Okuma Metni ::
- - -

Abaküs Yazılım
20. Hukuk Dairesi
Esas No: 2016/13328
Karar No: 2018/7481

Yargıtay 20. Hukuk Dairesi 2016/13328 Esas 2018/7481 Karar Sayılı İlamı

20. Hukuk Dairesi         2016/13328 E.  ,  2018/7481 K.

    "İçtihat Metni"

    MAHKEMESİ : ...6. Asliye Hukuk Mahkemesi


    Taraflar arasındaki davanın yapılan duruşması sonunda kurulan hükmün Yargıtayca incelenmesi davalılar Hazine, Orman Yönetimi ve ... Belediye Başkanlığı tarafından istenilmekle, süresinde olduğu anlaşılan temyiz dilekçesinin kabulüne karar verildikten sonra dosya incelendi, gereği düşünüldü:
    K A R A R
    Davacı gerçek kişi vekili 18 Nisan 2012 havale tarihli dava dilekçesinde özetle;dilekçesinde sınırlarını bildirdiği 26.412 m2, 59.620 m2 ve 13.000 m2’lik üç parça taşınmazın 1950’li yıllarda yapılan tapulama çalışmasında tapulama harici bırakıldığını ve bu taşınmazlarda müvekkili yararına eklemeli kazandırıcı zamanaşımı zilyetliği yoluyla mülk edinme koşullarının oluştuğunu ileri sürerek taşınmazların davacı adına tescilini istemiştir. Davalılardan Hazine ve Orman Yönetimi 4721 sayılı TMK’nın 713/6. maddesi uyarınca karşı tescil talebinde bulunmuşlardır.
    Mahkemece davanın kabulü ile; 27/11/2014 tarihli fen bilirkişisinin krokili raporunda (A) harfi ile belirtilen 13.000,00 m2, (B) harf ile belirtilen 56.398,00 m2"lik alan ve (C) harfi ile belirtilen 26.412,00 m2"lik alanın davacı adına tapuya tesciline karar verilmiş, hüküm davalılar Hazine, Orman Yönetimi ve ... Belediye Başkanlığı tarafından temyiz edilmiştir.
    Dava dilekçesindeki açıklamaya göre dava, Medenî Kanunun 713. maddesi hükmü uyarınca tapusuz taşınmazların tescili istemine ilişkindir.

- - -

Verilen Kayıtlar ::
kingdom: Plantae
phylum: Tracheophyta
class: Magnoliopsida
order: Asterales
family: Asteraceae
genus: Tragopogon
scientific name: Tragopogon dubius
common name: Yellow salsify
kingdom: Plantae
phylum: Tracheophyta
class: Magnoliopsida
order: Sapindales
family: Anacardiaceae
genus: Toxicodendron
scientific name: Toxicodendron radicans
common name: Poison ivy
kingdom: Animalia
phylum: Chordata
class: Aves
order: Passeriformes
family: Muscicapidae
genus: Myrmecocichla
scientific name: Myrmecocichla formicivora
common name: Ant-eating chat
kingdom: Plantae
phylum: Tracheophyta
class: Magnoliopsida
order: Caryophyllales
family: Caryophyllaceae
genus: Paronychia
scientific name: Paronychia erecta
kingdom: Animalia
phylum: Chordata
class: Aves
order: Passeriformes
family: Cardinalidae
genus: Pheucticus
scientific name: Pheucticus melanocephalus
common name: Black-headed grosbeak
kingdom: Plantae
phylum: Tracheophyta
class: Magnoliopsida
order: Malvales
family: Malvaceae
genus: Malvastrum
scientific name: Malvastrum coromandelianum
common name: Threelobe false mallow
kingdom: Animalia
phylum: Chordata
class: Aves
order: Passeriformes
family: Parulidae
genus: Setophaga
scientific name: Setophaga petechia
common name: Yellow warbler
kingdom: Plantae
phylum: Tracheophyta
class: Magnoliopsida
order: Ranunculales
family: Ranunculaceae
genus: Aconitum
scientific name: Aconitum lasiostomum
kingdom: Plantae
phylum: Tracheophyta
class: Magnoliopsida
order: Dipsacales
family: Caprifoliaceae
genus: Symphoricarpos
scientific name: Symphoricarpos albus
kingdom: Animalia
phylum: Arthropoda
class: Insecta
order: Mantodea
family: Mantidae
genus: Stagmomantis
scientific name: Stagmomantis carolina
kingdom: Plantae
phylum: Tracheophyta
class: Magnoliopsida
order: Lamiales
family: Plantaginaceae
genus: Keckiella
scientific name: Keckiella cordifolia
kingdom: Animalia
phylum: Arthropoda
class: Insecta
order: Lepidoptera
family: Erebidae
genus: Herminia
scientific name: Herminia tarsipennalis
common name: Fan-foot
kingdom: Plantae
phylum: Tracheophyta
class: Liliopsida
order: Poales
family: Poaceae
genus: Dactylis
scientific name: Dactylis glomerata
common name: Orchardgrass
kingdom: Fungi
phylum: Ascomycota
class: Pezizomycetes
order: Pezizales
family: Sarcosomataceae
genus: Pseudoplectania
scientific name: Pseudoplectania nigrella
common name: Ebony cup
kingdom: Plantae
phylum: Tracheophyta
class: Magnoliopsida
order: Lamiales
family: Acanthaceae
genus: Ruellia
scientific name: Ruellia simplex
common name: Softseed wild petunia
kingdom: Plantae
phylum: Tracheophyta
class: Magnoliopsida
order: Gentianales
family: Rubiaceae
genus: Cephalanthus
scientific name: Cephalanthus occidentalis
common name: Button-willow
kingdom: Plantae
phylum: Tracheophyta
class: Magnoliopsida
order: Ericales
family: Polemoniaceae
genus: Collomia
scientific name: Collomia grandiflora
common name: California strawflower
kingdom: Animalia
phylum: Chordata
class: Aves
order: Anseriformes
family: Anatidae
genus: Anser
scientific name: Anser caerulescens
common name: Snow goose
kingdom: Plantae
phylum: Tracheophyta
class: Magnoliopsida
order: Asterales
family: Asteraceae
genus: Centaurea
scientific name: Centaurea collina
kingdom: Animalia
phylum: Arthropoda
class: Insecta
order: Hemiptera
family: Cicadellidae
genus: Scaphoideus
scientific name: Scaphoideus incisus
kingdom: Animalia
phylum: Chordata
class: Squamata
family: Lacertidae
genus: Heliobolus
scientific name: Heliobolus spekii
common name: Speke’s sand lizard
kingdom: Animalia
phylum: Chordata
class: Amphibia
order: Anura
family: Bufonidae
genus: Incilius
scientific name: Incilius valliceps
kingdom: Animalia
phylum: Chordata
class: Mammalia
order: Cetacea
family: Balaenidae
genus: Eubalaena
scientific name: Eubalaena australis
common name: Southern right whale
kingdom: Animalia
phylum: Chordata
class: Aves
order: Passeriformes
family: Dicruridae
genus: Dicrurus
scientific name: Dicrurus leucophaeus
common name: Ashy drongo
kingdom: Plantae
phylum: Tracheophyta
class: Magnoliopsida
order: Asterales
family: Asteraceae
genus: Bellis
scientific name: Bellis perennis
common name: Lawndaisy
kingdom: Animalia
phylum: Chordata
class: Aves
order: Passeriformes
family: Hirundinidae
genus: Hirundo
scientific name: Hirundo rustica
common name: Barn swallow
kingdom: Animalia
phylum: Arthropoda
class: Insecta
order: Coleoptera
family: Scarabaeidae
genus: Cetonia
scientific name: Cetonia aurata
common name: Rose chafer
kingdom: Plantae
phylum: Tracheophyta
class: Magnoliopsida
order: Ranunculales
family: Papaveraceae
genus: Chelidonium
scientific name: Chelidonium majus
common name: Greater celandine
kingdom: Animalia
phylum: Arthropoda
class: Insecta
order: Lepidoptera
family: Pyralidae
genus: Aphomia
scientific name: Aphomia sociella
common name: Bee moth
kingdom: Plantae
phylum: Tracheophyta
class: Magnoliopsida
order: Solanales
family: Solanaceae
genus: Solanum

- - -

Görevler ::
(1) Yargıtay kararında “Davacı gerçek kişi vekili” sözleriyle başlayan paragrafı, ana bilgilerini koruyarak madde listesi hâlinde yeniden yazın.
(2) Aşağıdaki ifadelerin Yargıtay kararıyla uyuşup uyuşmadığını belirtin. Her biri için evet ya da hayır deyin ve karardaki belirleyici sözleri aynen alıntılayın.
(a) Mahkeme, (B) harfiyle belirtilen alanın davacı adına tapuya tesciline karar vermiştir.
(b) Hükmü yalnızca Hazine temyiz etmiştir.
(c) Dava, tapusuz taşınmazların tescili istemine ilişkindir.

Görev Yanıtları ::
(1)
- Davacı gerçek kişi vekili, 18 Nisan 2012 havale tarihli dava dilekçesiyle dava açmıştır.
- Dava, sınırları dilekçede bildirilen 26.412 m2, 59.620 m2 ve 13.000 m2'lik üç parça taşınmazla ilgilidir.
- Dilekçeye göre bu taşınmazlar 1950'li yıllarda yapılan tapulama çalışmasında tapulama harici bırakılmıştır.
- Davacı taraf, taşınmazlarda müvekkili yararına eklemeli kazandırıcı zamanaşımı zilyetliği yoluyla mülk edinme koşullarının oluştuğunu ileri sürmüştür.
- Bu gerekçeyle taşınmazların davacı adına tescilini istemiştir.
- Davalılardan Hazine ve Orman Yönetimi, 4721 sayılı TMK'nın 713/6. maddesi uyarınca karşı tescil talebinde bulunmuştur.

(2)
(a) Evet: “(B) harf ile belirtilen” alan için “davacı adına tapuya tesciline karar verilmiş”.
(b) Hayır: “hüküm davalılar Hazine, Orman Yönetimi ve ... Belediye Başkanlığı tarafından temyiz edilmiştir”.
(c) Evet: “tapusuz taşınmazların tescili istemine ilişkindir”.